Illustration. (Shutterstock / VaLisa)

Un plombier pakistanais de 26 ans a profité de son emploi pour piéger une jeune fille de 13 ans chez elle.


Le jeune homme a été condamné par la cour d’assises des Yvelines à une peine de 13 ans de réclusion criminelle, ce vendredi soir. La justice lui reprochait le viol d’une adolescente en novembre 2017 à Rambouillet.

Ce jour-là, l’adolescente était rentrée du collège en milieu d’après-midi. La jeune mineure, dyslexique et souffrant d’un léger retard scolaire n’avait pas de notion de ce que représente une relation sexuelle. Le plombier l’avait invitée à venir constater le résultat de son intervention dans les toilettes de son domicile.

Le piège se referme sur la jeune fille

À peine se trouvait-elle dans la pièce que l’ouvrier avait verrouillé la porte et commençait à la dénuder. La victime a subi des attouchements sexuels, avant d’être violée dans le salon du domicile familial.

Pour une raison que seule la psychologie du prédateur peut expliquer, il lui a ensuite donné un billet de 20 euros et deux pièces d’un euro, avant de s’enfuir. Plus de deux ans plus tard, la victime endure encore des angoisses, conséquences d’un stress post-traumatique.


Interpellé sur son lieu de travail

Le violeur avait été interpellé le jour-même dans l’après-midi, relate Le Parisien. Il se trouvait dans les locaux de la société où il travaillait pour des interventions sur l’évacuation des sanitaires.

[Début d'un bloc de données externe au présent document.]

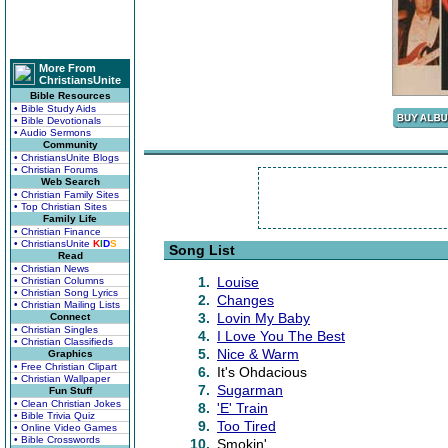
More From
ChristiansUnite
Bible Resources
• Bible Study Aids
• Bible Devotionals
• Audio Sermons
Community
• ChristiansUnite Blogs
• Christian Forums
Web Search
• Christian Family Sites
• Top Christian Sites
Family Life
• Christian Finance
• ChristiansUnite
K
I
D
S
Song List
Read
• Christian News
1.
Louise
• Christian Columns
• Christian Song Lyrics
2.
Changes
• Christian Mailing Lists
3.
Lovin My Baby
Connect
• Christian Singles
4.
I Love You The Best
• Christian Classifieds
5.
Nice & Warm
Graphics
• Free Christian Clipart
6.
It's Ohdacious
• Christian Wallpaper
7.
Sugarman
Fun Stuff
• Clean Christian Jokes
8.
'E' Train
• Bible Trivia Quiz
9.
Too Tired
• Online Video Games
• Bible Crosswords
10.
Smokin'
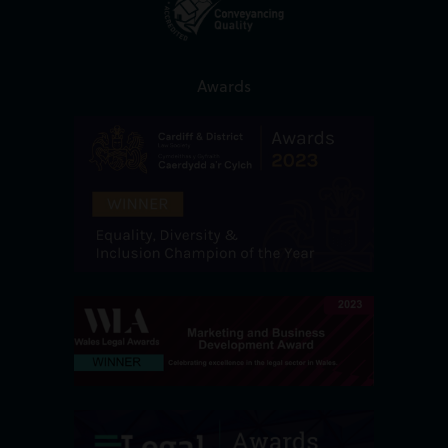
Awards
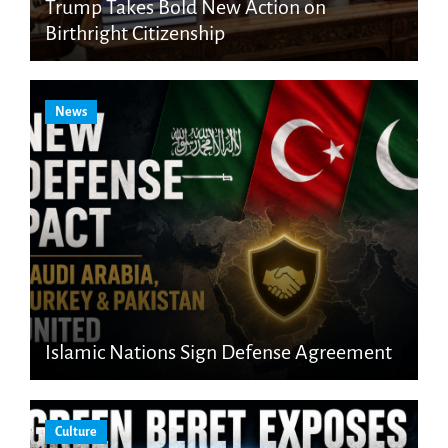
Trump Takes Bold New Action on
Birthright Citizenship
News
Islamic Nations Sign Defense Agreement
Culture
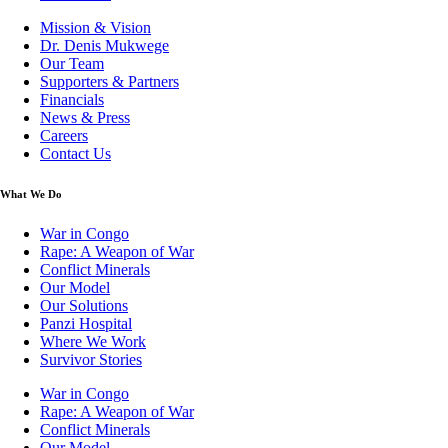
Mission & Vision
Dr. Denis Mukwege
Our Team
Supporters & Partners
Financials
News & Press
Careers
Contact Us
What We Do
War in Congo
Rape: A Weapon of War
Conflict Minerals
Our Model
Our Solutions
Panzi Hospital
Where We Work
Survivor Stories
War in Congo
Rape: A Weapon of War
Conflict Minerals
Our Model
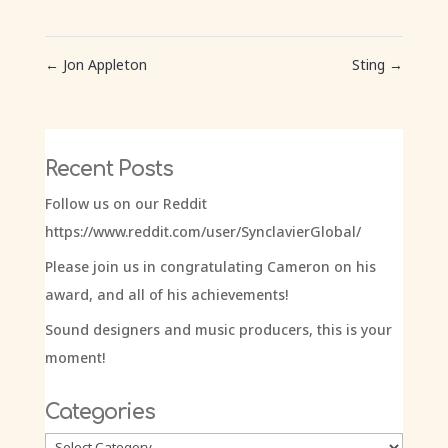
←
Jon Appleton
Sting
→
Recent Posts
Follow us on our Reddit
https://www.reddit.com/user/SynclavierGlobal/
Please join us in congratulating Cameron on his
award, and all of his achievements!
Sound designers and music producers, this is your
moment!
Categories
Categories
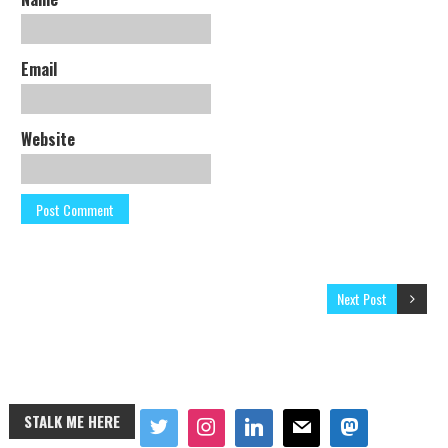
Email
Website
Next Post
STALK ME HERE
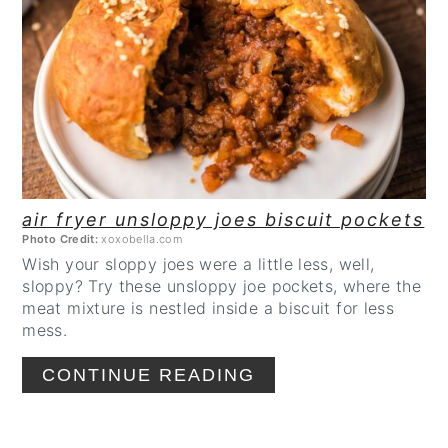
CREATE
PINTEREST
PIN
air fryer unsloppy joes biscuit pockets
Photo Credit:
xoxobella.com
Wish your sloppy joes were a little less, well,
sloppy? Try these unsloppy joe pockets, where the
meat mixture is nestled inside a biscuit for less
mess.
CONTINUE READING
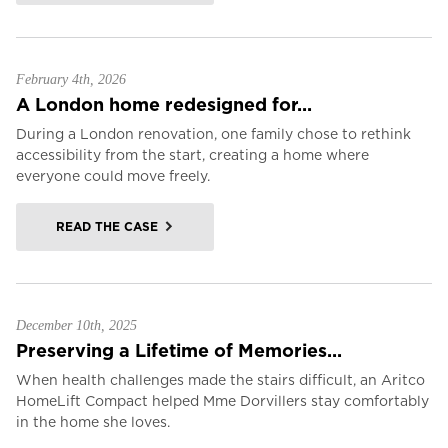
February 4th, 2026
A London home redesigned for...
During a London renovation, one family chose to rethink
accessibility from the start, creating a home where
everyone could move freely.
READ THE CASE
December 10th, 2025
Preserving a Lifetime of Memories...
When health challenges made the stairs difficult, an Aritco
HomeLift Compact helped Mme Dorvillers stay comfortably
in the home she loves.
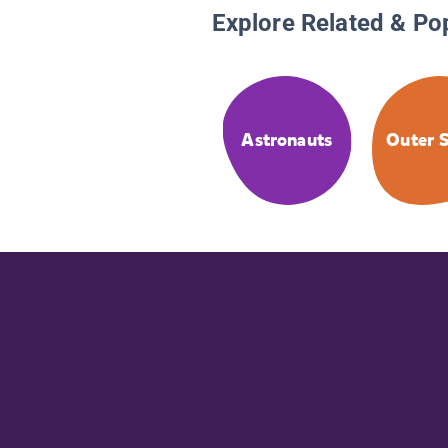
Explore Related & Po
Astronauts
Outer 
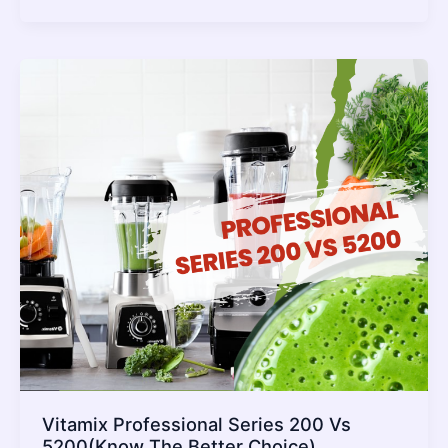
vs
7500
[
Which
one
is
the
Ultimate
Model]
Vitamix Professional Series 200 Vs
5200(Know The Better Choice)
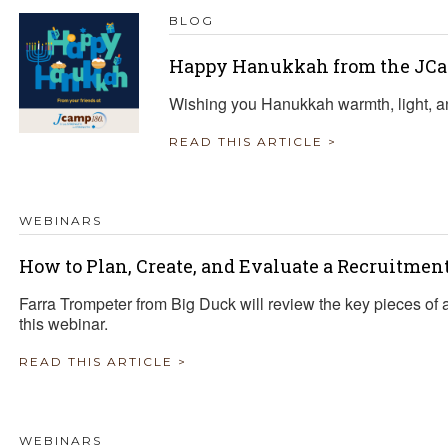
BLOG
Happy Hanukkah from the JCa
Wishing you Hanukkah warmth, light, a
READ THIS ARTICLE >
WEBINARS
How to Plan, Create, and Evaluate a Recruitme
Farra Trompeter from Big Duck will review the key pieces of 
this webinar.
READ THIS ARTICLE >
WEBINARS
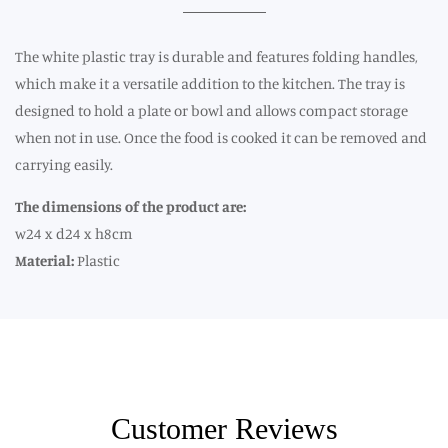
The white plastic tray is durable and features folding handles,
which make it a versatile addition to the kitchen. The tray is
designed to hold a plate or bowl and allows compact storage
when not in use. Once the food is cooked it can be removed and
carrying easily.
The dimensions of the product are:
w24 x d24 x h8cm
Material:
Plastic
Customer Reviews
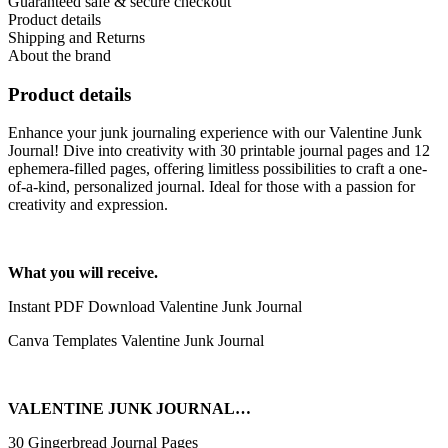
Guaranteed safe & secure checkout
Product details
Shipping and Returns
About the brand
Product details
Enhance your junk journaling experience with our Valentine Junk
Journal! Dive into creativity with 30 printable journal pages and 12
ephemera-filled pages, offering limitless possibilities to craft a one-
of-a-kind, personalized journal. Ideal for those with a passion for
creativity and expression.
What you will receive.
Instant PDF Download Valentine Junk Journal
Canva Templates Valentine Junk Journal
VALENTINE JUNK JOURNAL…
30 Gingerbread Journal Pages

L’enquête a mis en lumière qu’il avait déjà été mis en cause pour les agressions de deux femmes dans la rue lorsqu’il était adolescent. Lors de ses auditions, l’ouvrier pakistanais avait totalement nié les faits qui lui étaient reprochés. Les investigations aidant, il avait finalement changé de ligne de défense, maintenue jusqu’à son procès.

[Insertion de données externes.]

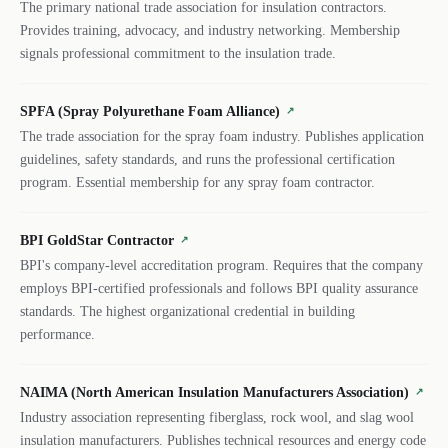
The primary national trade association for insulation contractors.
Provides training, advocacy, and industry networking. Membership
signals professional commitment to the insulation trade.
SPFA (Spray Polyurethane Foam Alliance)
↗
The trade association for the spray foam industry. Publishes application
guidelines, safety standards, and runs the professional certification
program. Essential membership for any spray foam contractor.
BPI GoldStar Contractor
↗
BPI's company-level accreditation program. Requires that the company
employs BPI-certified professionals and follows BPI quality assurance
standards. The highest organizational credential in building
performance.
NAIMA (North American Insulation Manufacturers Association)
↗
Industry association representing fiberglass, rock wool, and slag wool
insulation manufacturers. Publishes technical resources and energy code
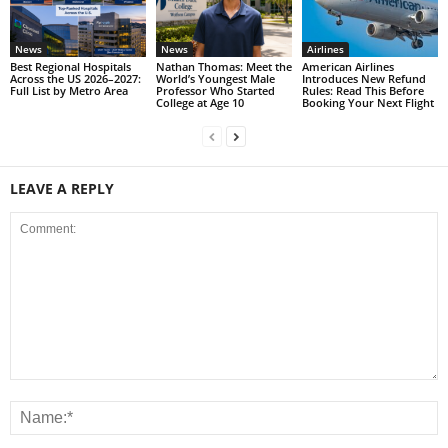
News
News
Airlines
Best Regional Hospitals
Nathan Thomas: Meet the
American Airlines
Across the US 2026–2027:
World’s Youngest Male
Introduces New Refund
Full List by Metro Area
Professor Who Started
Rules: Read This Before
College at Age 10
Booking Your Next Flight
LEAVE A REPLY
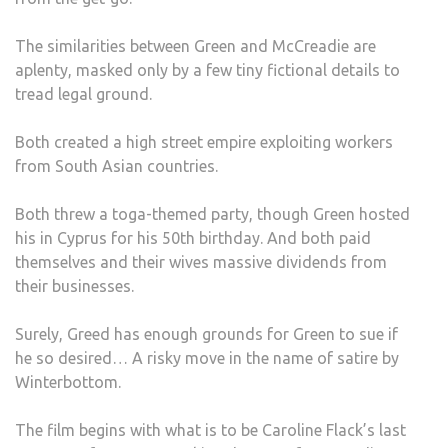
The similarities between Green and McCreadie are
aplenty, masked only by a few tiny fictional details to
tread legal ground.
Both created a high street empire exploiting workers
from South Asian countries.
Both threw a toga-themed party, though Green hosted
his in Cyprus for his 50th birthday. And both paid
themselves and their wives massive dividends from
their businesses.
Surely, Greed has enough grounds for Green to sue if
he so desired… A risky move in the name of satire by
Winterbottom.
The film begins with what is to be Caroline Flack’s last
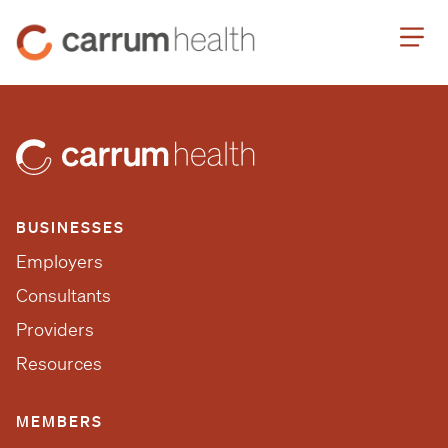
Skip
Carrum
to
Health
Content
BUSINESSES
Employers
Consultants
Providers
Resources
MEMBERS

Il accuse la mineure de l’avoir « aguiché »

Contraint d’avouer son crime, car son ADN avait été retrouvé sur la victime, il a soutenu que c’est elle qui l’avait « aguiché » avant de lui demander de l’argent. Le prévenu a même, détail sordide, affirmé que l’adolescente l’avait « remercié ». Au terme d’un procès qui s’est tenu deux jours à huis clos, il a été reconnu coupable et condamné.